L’endométriose empêche-t-elle toujours de tomber enceinte ?
Non, mais elle peut sérieusement compliquer la conception. Tout dépend de la gravité de la maladie, des zones touchées et de la rapidité du diagnostic. Un traitement approprié peut augmenter considérablement les chances de grossesse.
Quels sont les symptômes à surveiller en cas d’endométriose ?
Des douleurs menstruelles intenses, des règles irrégulières ou faibles, des douleurs pendant les rapports ou en urinant peuvent être des signes.

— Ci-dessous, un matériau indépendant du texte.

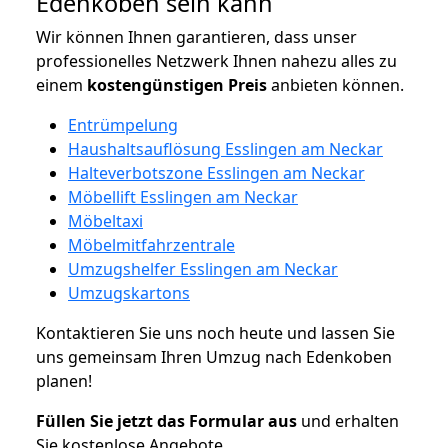
Edenkoben sein kann
Wir können Ihnen garantieren, dass unser
professionelles Netzwerk Ihnen nahezu alles zu
einem
kostengünstigen
Preis
anbieten können.
Entrümpelung
Haushaltsauflösung Esslingen am Neckar
Halteverbotszone Esslingen am Neckar
Möbellift Esslingen am Neckar
Möbeltaxi
Möbelmitfahrzentrale
Umzugshelfer Esslingen am Neckar
Umzugskartons
Kontaktieren Sie uns noch heute und lassen Sie
uns gemeinsam Ihren Umzug nach Edenkoben
planen!
Füllen Sie jetzt das Formular aus
und erhalten
Sie kostenlose Angebote.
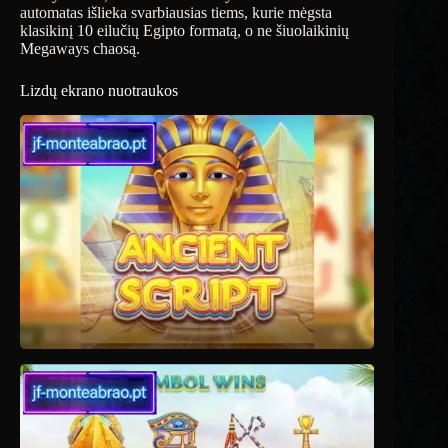
automatas išlieka svarbiausias tiems, kurie mėgsta
klasikinį 10 eilučių Egipto formatą, o ne šiuolaikinių
Megaways chaosą.
Lizdų ekrano nuotraukos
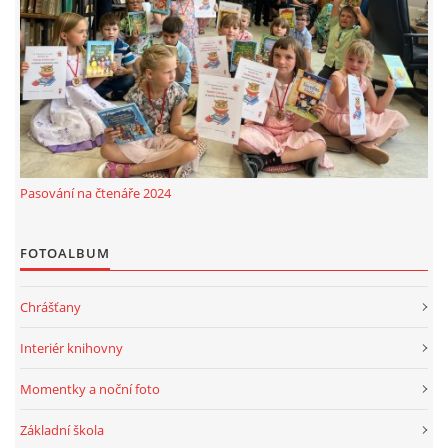
MOBILNÍ APLIKACE
FREE WIFI
VÝZNAČNÍ RODÁCI
Pasování na čtenáře 2024
FOTOALBUM
FOTOALBUM
PODĚKOVÁNÍ
Chrášťany
NAPSALI O NÁS....
Interiér knihovny
SLUŽBY
Momentky a noční foto
Základní škola
KNIHOVNÍ ŘÁD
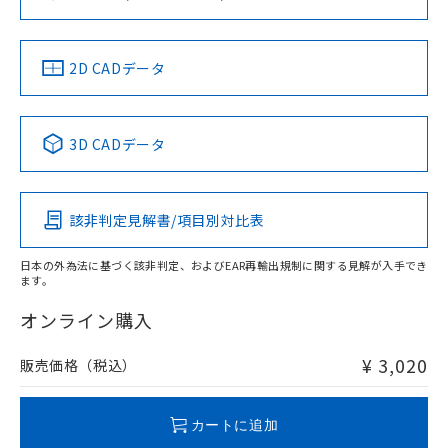
ソフトウェアの使用条件
お問い合わせ
中国 RoHS
注意事項・凡例
2D CADデータ
中国 RoHS表
※1 ※2
3D CADデータ
Pb
Hg
Cd
Cr(VI)
該非判定見解書/項目別対比表
O
O
O
O
日本の外為法に基づく該非判定、およびEAR再輸出規制に関する見解が入手でき
ます。
"対応済み"や非含有の記載がされた商品であっても、流通
在庫等で未対応品が混在する可能性があります。
オンライン購入
非含有品が必要な際は、弊社営業部門もしくは販売店へお
問い合わせください。
¥ 3,020
販売価格（税込）
この製品のRoHS/REACH対応状況ページへ
カートに追加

Certaines femmes n’ont aucun symptôme visible, d’où l’importance des examens gynécologiques réguliers.
Comment l’endométriose influence-t-elle la fertilité ?
Elle peut provoquer l’obstruction des trompes, altérer les ovaires, perturber l’ovulation et empêcher la fixation de l’embryon. Elle crée un environnement inflammatoire défavorable à la conception et augmente le risque de grossesse extra-utérine.
Peut-on tomber enceinte naturellement après traitement de l’endométriose ?
Oui, c’est possible. Si la maladie est traitée à temps et les organes reproducteurs ne sont pas gravement atteints, une grossesse naturelle peut survenir. Un suivi médical étroit est toutefois essentiel dès la conception.
Les contraceptifs peuvent-ils provoquer l’endométriose ?
Mal utilisés, certains contraceptifs peuvent perturber l’équilibre hormonal, mais ils ne sont pas la cause directe de l’endométriose. En revanche, une contraception mal adaptée peut favoriser les déséquilibres contribuant à son développement.
Quels examens faut-il passer avant de concevoir avec une endométriose ?
Une échographie pelvienne, une IRM et parfois une cœlioscopie sont nécessaires pour évaluer l’étendue de la maladie. Un bilan hormonal et une consultation en fertilité permettent d’élaborer un plan de traitement personnalisé avant toute tentative.